## Passage shown:
In my example i have a fast but ugly solution that only works if X is sorted.
n = 1e5; %vector length
X = sort(round(rand(n,1)*n)); %sorted values
tic
[U,~,J] = unique(X); %find similar 'regions' in a vector
for k = 1:numel(U) %step through regions
I = find(k==J)'; %find index of region elements (SLOW!)
%do stuff
end
toc %~10sec
tic
ind = group_contiguous_values(X); %find index of contiguous regions, X must be sorted
for k = 1:numel(ind)
I = ind{k};
%do stuff
end
toc %~100x times faster, time scales linearly with n
function ind = group_contiguous_values(X)
%Group contiguous values and list their indices (only works if X is sorted)
assert(issorted(X),'X must be sorted')
[~,~,J] = unique(X);
len = diff([0;find(diff([J(:);-1])~=0)]); %find length of each 'region', eg x=[5 5 5 2 2 ..] > len=[3 2 ..]
ind = mat2cell(1:numel(J),1,len); %indecies for each region, eg ind={[1 2 3] [4 5] ..}
end

Accepted Answer

Matt J
Matt J on 15 Sep 2022
Edited: Matt J on 15 Sep 2022
Download this,
X = [5 5 5 2 2 3 3 3 3 3 6 6 6];
G=groupConsec(X);
[starts,stops,runlengths]=groupLims(G,1)
starts =
1 4 6 11
stops =
3 5 10 13
runlengths =
3 2 5 3
  1 Comment
Serge
Serge on 18 Sep 2022
Edited: Serge on 18 Sep 2022
Thank you,
I am accepting your answer even though it involves File Exchange.

## Data segment:

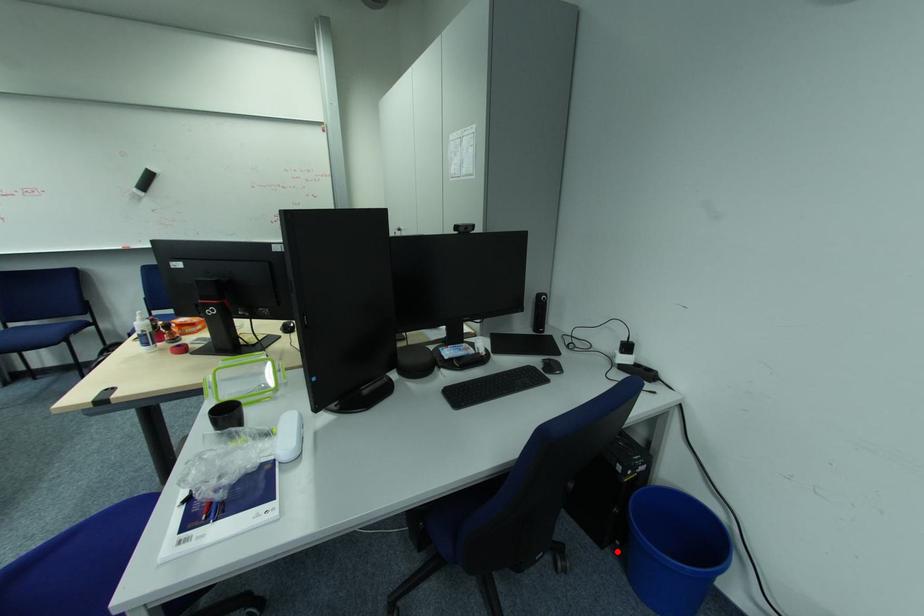
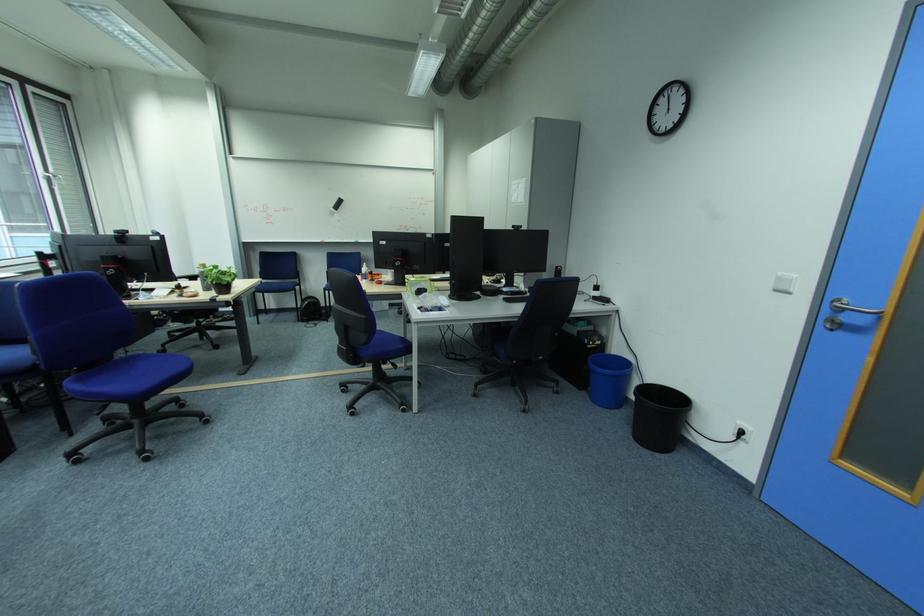
In the second image, find the point that corresponds to the highlighted location in the first image.

(592, 392)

## Required work:
1/ In the MATLAB grouping thread, rewrite the part that opens with the words containing "In my example" and closes with "k = 1:numel(ind)", changing "vector" to "array".
2/ According to the MATLAB grouping thread, how does the speed of the group_contiguous_values version compare with the loop that uses find?

## Answers:
1/
In my example i have a fast but ugly solution that only works if X is sorted.
n = 1e5; %array length
X = sort(round(rand(n,1)*n)); %sorted values
tic
[U,~,J] = unique(X); %find similar 'regions' in a array
for k = 1:numel(U) %step through regions
I = find(k==J)'; %find index of region elements (SLOW!)
%do stuff
end
toc %~10sec
tic
ind = group_contiguous_values(X); %find index of contiguous regions, X must be sorted
for k = 1:numel(ind)

2/ It is about 100 times faster, and its time scales linearly with n.